Required action | How many lines in the material below contain the string "down"? Answer with the number alone.

Data |

---

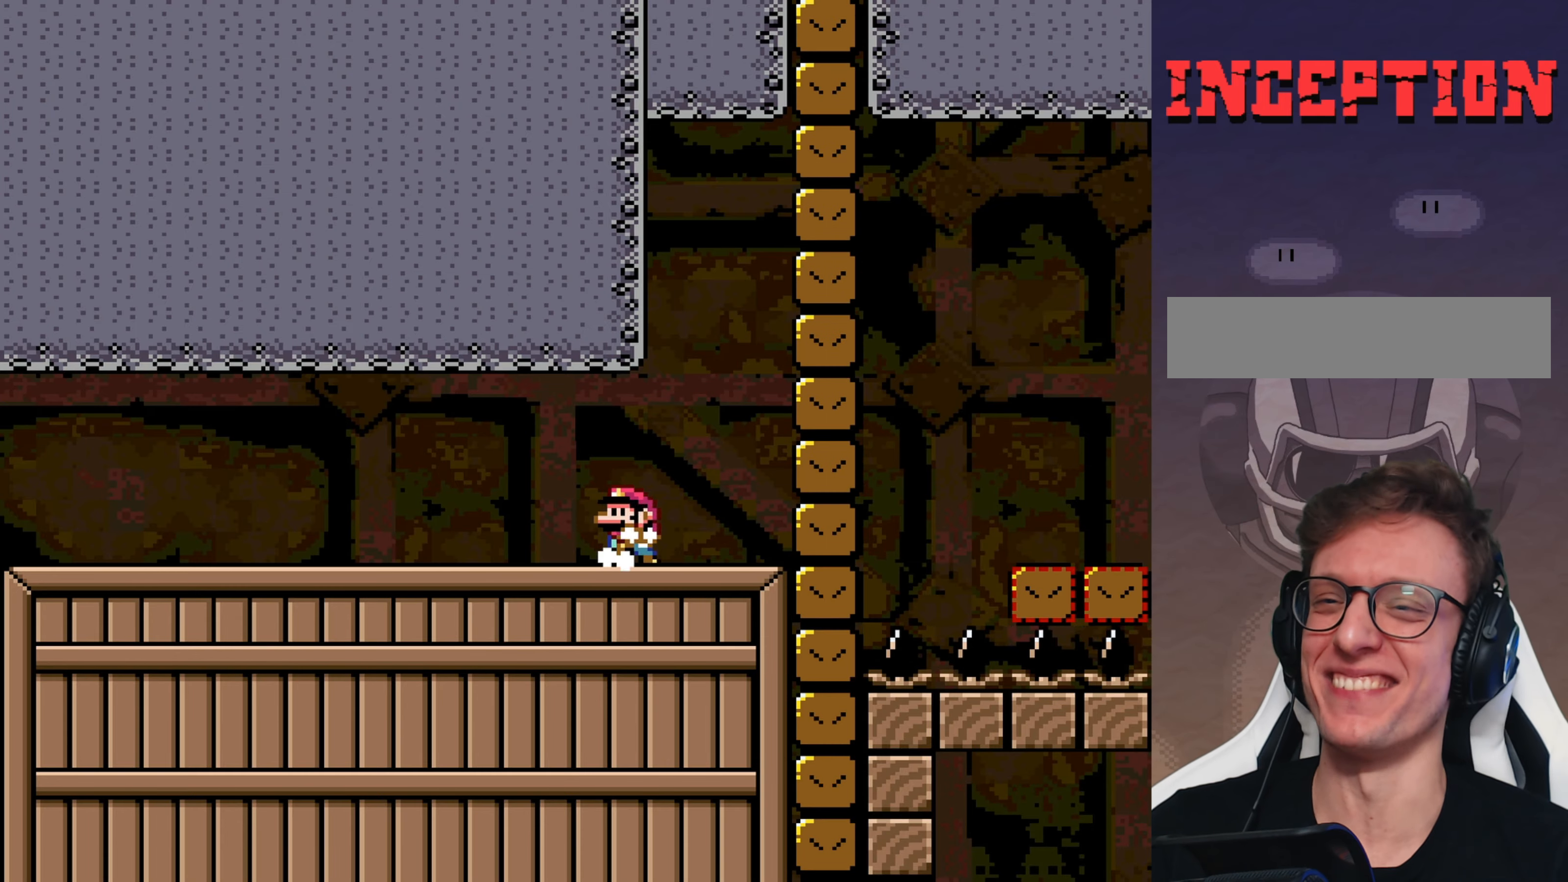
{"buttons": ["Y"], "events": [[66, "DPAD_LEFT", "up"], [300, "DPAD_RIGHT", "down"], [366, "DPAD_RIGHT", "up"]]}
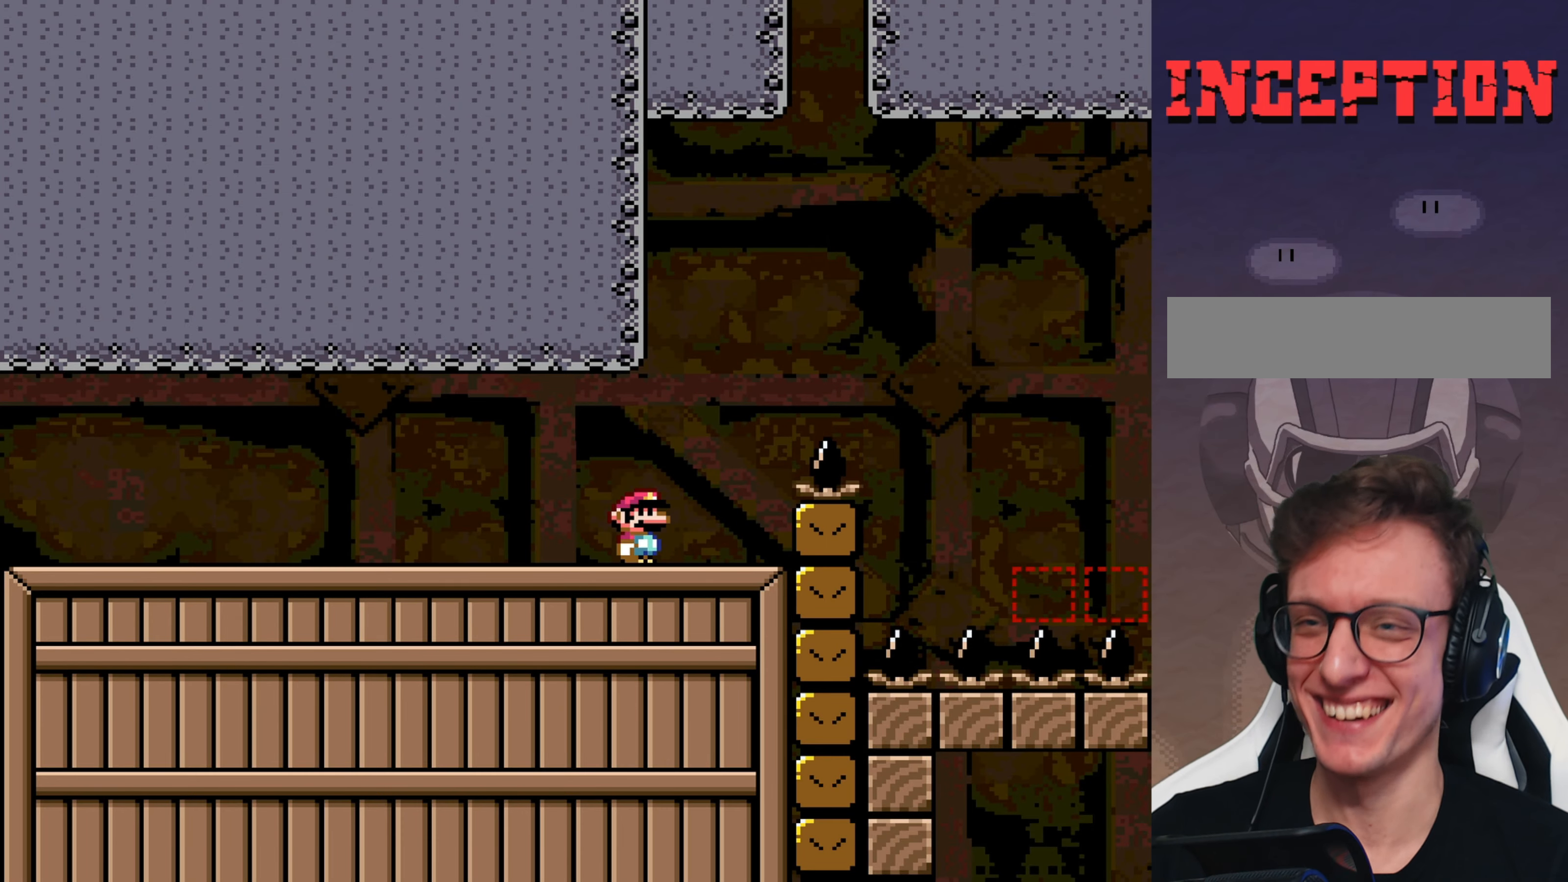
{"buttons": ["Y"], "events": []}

---

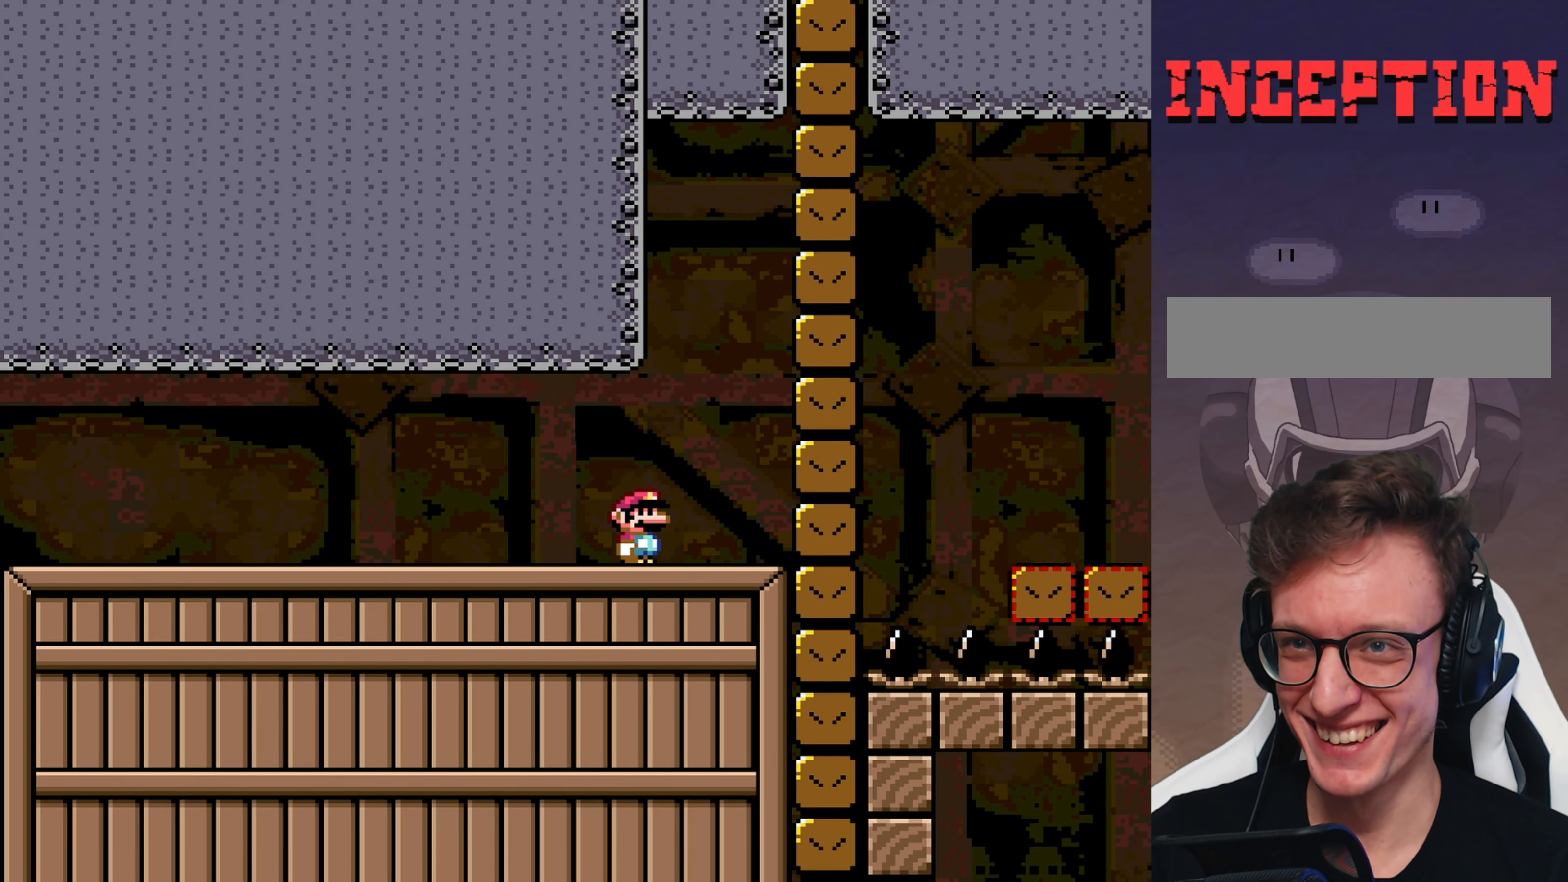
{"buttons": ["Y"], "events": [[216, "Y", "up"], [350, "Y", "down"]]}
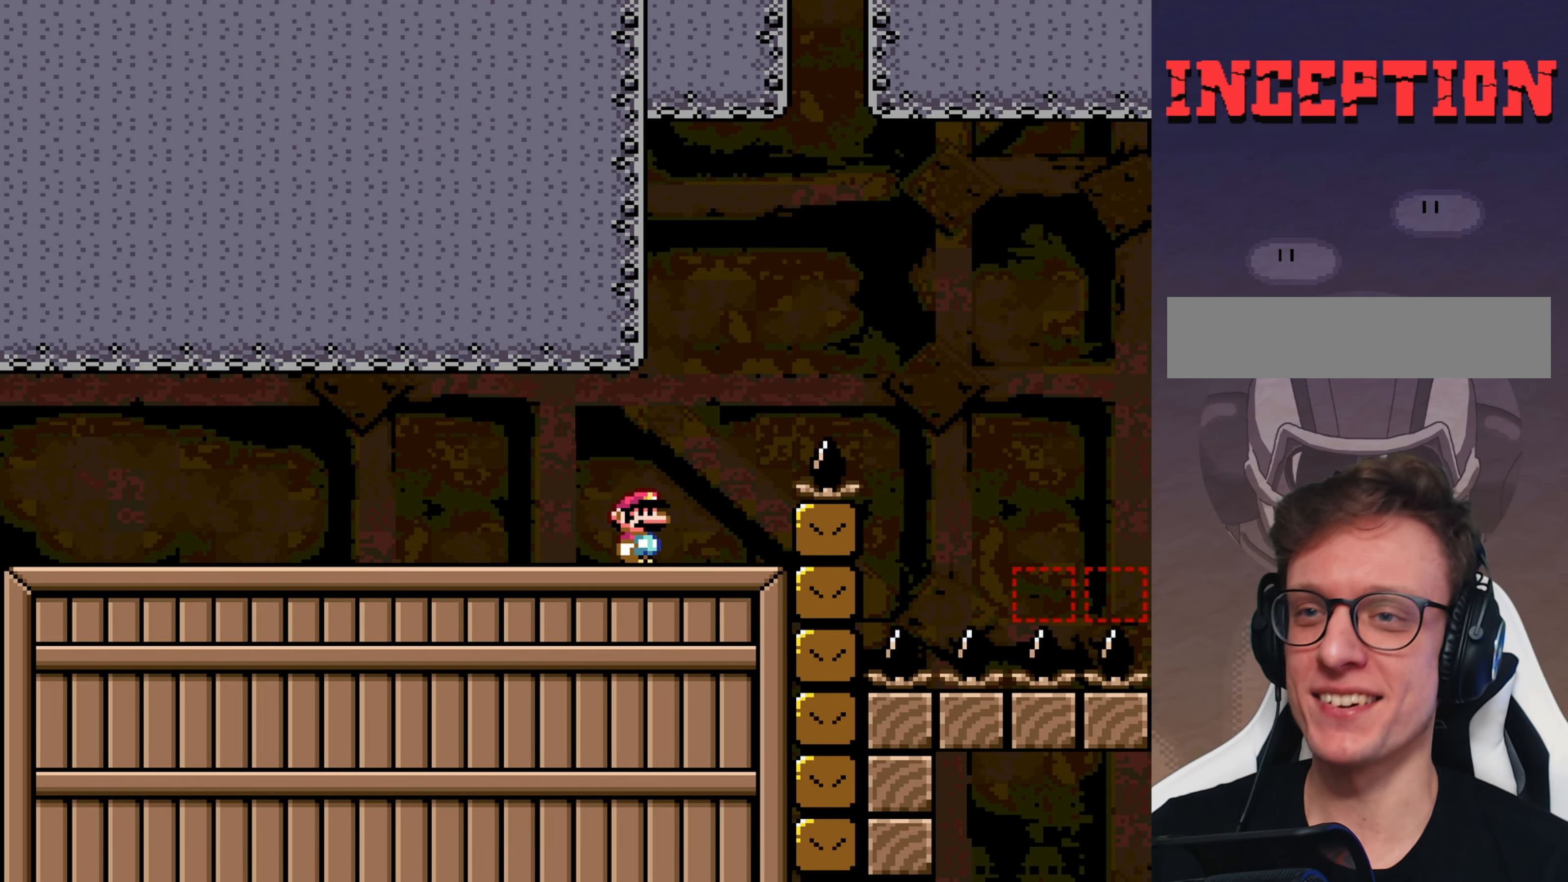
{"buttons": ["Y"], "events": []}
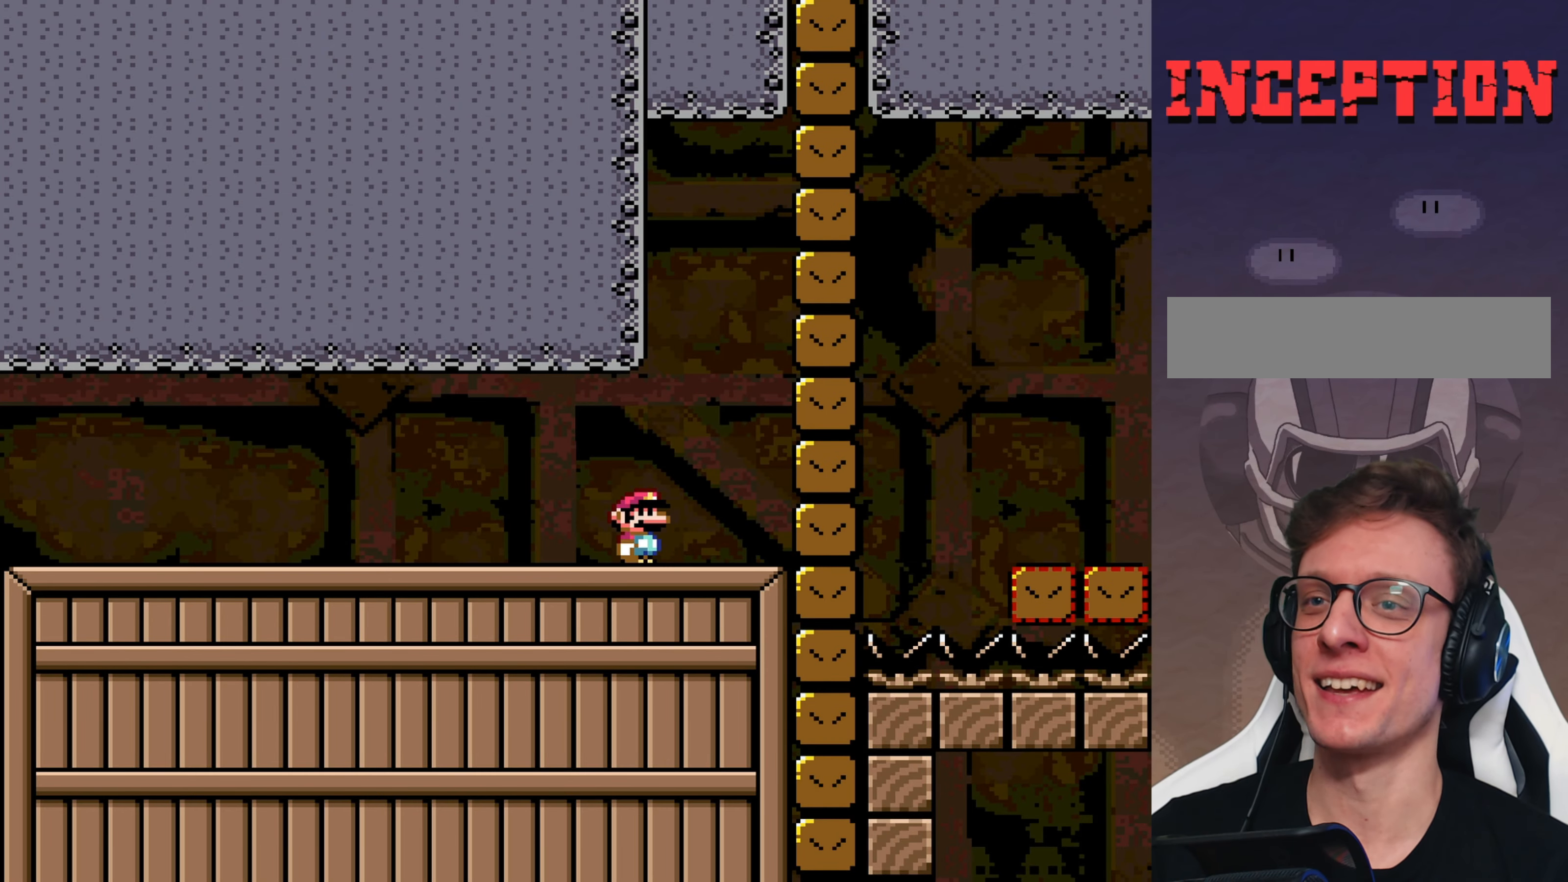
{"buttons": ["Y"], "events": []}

---

Result for this task | 2